The Five Dysfunctions of a Law Firm?

I just finished reading the Five Dysfunctions of a Team by Patrick Lencioni, which is written as a “leadership fable” – a story of a struggling technology start up company.

The central premise of the book is that creating a strong team is one of the few remaining competitive advantages available to organizations. Functional teams make better decisions and accomplish more in less time. Talented people are less likely to leave organizations where they are part of a cohesive team.

Politics is defined as when people choose their words and actions based on how they want others to react rather than based on what they really think. Politics and other dysfunctions get in the way of the effective teamwork which is critical to a firm’s success. The book states that if you could get all the people in an organization rowing in the same direction, you could dominate any industry, in any market, against any competition, at any time.

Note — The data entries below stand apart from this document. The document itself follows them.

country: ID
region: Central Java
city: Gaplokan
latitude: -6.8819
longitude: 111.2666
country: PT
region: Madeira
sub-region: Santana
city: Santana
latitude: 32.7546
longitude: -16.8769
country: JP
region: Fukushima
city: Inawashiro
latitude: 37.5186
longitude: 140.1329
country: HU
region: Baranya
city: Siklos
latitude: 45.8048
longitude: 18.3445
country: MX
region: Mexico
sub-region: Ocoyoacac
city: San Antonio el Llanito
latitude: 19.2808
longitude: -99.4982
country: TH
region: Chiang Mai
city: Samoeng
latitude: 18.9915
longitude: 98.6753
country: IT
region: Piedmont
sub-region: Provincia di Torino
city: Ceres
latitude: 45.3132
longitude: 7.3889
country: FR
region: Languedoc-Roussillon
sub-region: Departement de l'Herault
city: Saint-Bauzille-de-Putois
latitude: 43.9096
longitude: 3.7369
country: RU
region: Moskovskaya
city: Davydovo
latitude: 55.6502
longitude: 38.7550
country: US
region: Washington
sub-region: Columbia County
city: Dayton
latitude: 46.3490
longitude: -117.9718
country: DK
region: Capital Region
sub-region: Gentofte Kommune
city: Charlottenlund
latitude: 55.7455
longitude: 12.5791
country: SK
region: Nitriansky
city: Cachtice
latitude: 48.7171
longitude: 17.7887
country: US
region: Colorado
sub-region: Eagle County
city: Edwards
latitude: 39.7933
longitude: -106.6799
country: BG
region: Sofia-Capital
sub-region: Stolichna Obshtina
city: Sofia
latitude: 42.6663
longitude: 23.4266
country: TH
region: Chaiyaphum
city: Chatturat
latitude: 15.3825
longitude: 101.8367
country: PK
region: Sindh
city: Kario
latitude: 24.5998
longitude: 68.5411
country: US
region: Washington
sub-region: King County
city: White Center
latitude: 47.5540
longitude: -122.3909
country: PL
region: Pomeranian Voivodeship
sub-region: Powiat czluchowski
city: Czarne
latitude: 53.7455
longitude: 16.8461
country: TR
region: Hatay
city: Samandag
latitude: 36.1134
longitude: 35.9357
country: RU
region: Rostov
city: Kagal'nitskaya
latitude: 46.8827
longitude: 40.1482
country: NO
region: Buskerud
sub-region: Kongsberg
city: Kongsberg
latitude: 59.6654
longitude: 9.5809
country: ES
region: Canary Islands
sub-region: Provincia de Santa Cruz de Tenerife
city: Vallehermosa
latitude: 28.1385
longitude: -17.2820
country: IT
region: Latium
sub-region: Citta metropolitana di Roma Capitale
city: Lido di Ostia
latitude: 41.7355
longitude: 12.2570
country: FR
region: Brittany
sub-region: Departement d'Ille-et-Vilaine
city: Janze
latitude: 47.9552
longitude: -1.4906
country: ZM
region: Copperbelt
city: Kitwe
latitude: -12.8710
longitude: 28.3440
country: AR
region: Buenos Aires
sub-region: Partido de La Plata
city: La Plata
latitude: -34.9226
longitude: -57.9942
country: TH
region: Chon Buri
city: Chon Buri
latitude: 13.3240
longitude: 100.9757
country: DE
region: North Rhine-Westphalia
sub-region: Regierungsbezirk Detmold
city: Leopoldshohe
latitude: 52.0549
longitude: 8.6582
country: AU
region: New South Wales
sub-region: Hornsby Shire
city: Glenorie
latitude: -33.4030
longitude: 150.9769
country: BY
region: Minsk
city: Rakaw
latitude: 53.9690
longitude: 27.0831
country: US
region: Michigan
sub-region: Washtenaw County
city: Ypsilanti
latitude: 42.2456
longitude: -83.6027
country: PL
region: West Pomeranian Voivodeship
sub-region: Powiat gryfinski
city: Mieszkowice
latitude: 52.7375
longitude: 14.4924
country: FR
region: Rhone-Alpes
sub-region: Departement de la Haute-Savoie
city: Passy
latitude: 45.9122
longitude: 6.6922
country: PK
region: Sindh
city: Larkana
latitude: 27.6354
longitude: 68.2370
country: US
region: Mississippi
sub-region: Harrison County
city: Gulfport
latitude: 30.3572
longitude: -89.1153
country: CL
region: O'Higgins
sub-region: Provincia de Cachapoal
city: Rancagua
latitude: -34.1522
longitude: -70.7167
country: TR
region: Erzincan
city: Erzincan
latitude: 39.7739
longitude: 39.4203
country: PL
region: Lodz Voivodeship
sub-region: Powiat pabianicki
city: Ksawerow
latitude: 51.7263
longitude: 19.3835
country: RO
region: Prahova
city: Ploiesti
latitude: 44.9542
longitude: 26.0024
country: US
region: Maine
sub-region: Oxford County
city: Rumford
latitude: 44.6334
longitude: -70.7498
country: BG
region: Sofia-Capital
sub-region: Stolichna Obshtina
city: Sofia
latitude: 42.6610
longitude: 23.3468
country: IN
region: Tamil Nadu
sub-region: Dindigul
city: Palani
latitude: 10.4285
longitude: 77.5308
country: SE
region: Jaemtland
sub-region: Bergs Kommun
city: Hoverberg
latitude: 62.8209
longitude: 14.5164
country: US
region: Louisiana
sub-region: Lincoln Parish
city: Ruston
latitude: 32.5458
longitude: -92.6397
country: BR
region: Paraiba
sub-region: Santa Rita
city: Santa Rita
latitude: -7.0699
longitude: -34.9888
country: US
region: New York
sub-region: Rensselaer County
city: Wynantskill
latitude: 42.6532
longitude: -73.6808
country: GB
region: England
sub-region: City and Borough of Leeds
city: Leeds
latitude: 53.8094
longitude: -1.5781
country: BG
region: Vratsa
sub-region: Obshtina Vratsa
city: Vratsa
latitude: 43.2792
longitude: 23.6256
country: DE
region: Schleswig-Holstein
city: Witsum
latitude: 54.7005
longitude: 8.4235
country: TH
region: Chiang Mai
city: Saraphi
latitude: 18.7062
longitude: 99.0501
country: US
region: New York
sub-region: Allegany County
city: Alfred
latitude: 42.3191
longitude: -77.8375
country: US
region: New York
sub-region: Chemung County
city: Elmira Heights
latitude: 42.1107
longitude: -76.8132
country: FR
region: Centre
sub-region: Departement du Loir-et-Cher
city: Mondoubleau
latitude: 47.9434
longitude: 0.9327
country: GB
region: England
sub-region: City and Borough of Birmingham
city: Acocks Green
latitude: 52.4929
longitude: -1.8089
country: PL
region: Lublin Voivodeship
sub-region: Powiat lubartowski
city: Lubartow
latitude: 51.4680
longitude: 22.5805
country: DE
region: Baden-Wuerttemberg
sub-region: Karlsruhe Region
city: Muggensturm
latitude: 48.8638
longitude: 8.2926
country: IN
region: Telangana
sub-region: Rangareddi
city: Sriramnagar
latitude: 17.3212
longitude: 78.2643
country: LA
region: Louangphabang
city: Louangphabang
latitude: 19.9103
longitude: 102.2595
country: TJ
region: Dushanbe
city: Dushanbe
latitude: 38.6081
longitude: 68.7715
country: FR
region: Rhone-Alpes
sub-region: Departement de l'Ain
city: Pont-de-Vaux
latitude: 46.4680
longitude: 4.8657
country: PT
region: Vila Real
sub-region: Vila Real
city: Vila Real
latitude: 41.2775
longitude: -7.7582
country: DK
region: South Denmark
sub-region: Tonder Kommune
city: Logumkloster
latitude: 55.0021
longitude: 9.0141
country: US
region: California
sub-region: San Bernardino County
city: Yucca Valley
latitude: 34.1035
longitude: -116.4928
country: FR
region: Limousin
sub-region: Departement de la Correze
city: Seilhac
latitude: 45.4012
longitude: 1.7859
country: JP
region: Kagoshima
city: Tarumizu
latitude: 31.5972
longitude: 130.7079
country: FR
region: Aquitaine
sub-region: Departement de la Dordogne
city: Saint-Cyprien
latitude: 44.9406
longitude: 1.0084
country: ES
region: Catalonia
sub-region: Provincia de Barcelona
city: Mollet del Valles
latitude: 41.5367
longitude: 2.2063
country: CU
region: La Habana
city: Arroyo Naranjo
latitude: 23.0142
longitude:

So how to you make a strong team? To reduce politics and confusion in an organization, you need to address the five common dysfunctions:

Dysfunction #1: Absence of Trust
This occurs when team members are reluctant to be vulnerable with one another and are unwilling to admit their mistakes, weaknesses or needs for help. Without a certain comfort level among team members, a foundation of trust is impossible.

Strategy for Overcoming:
– Identify and discuss individual strengths and weaknesses
– Spend considerable time in face-to-face meetings and working sessions

Dysfunction #2: Fear of Conflict
Teams that are lacking on trust are incapable of engaging in unfiltered, passionate debate about key issues, causing situations where team conflict can easily turn into veiled discussions and back channel comments. In a work setting where team members do not openly air their opinions, inferior decisions are the result.

Strategy for Overcoming:
– Acknowledge that conflict is required for productive meetings
– Establish common ground rules for engaging in conflict
– Understand individual team member’s natural conflict styles

Dysfunction #3: Lack of Commitment
Without conflict, it is difficult for team members to commit to decisions, creating an environment where ambiguity prevails. Lack of direction and commitment can make employees disgruntled.

Strategy for Overcoming:
– Review commitments at the end of each meeting to ensure all team members are aligned
– Adopt a “disagree and commit” mentality—make sure all team members are committed regardless of initial disagreements

Dysfunction #4: Avoidance of Accountability
When teams don’t commit to a clear plan of action, even the most focused and driven individuals hesitate to call their peers on actions and behaviors that may seem counterproductive to the overall good of the team.

Strategy for Overcoming:
– Explicitly communicate goals and standards of behavior
– Regularly discuss performance versus goals and standards

Dysfunction #5: Inattention to Results
Team members naturally tend to put their own needs (ego, career development, recognition, etc.) ahead of the collective goals of the team when individuals aren’t held accountable. If a team has lost sight of the need for achievement, the business ultimately suffers.

Strategy for Overcoming:
– Keep the team focused on tangible group goals
– Reward individuals based on team goals and collective success

Application to Law Firms

Partners in law firms essentially own their own individual businesses under the firm banner. Compensation mechanisms are often a source of firm politics. Law firms can be heirarichal and more junior lawyers may not be comfortable being totally transparent with more senior colleagues. Also, lawyers as a group are not representative of the greater population, most notably that they are often highly autonomous individuals. The saying that managing lawyers is like herding cats reflects that law firms and lawyers individually present unique challenges to team building.

According the Lencioni, teamwork ultimately comes down to practicing a small set of principles over a long period of time. Members of functional teams overcome the natural tendencies that make trust, conflict, commitment, accountability, and a focus on results so elusive.

Possibly, even lawyers.


  1. Nice article. I read this book while working at Gibson, Dunn & Crutcher and our “team” took into account some of the advice, with limited results. Our results were limited mostly because I was the only one who actually read the book and took it to heart. It’s in this book, if I remember correctly, that I came across the notion of the four-stages of team-building: forming, storming, norming and performing. I’m going to retweet this. Thanks.

  2. Great post! Can be applied to any ‘consultant’ business or ‘firm’ business.
    In my experience, where this approach fails is when the leaders do not do everything as well. They expect the team to do it, but somehow they feel that it ‘doesn’t apply’ to them. This is a mistake in my opinion. If you want this to be successful, everyone has to do it … everyone.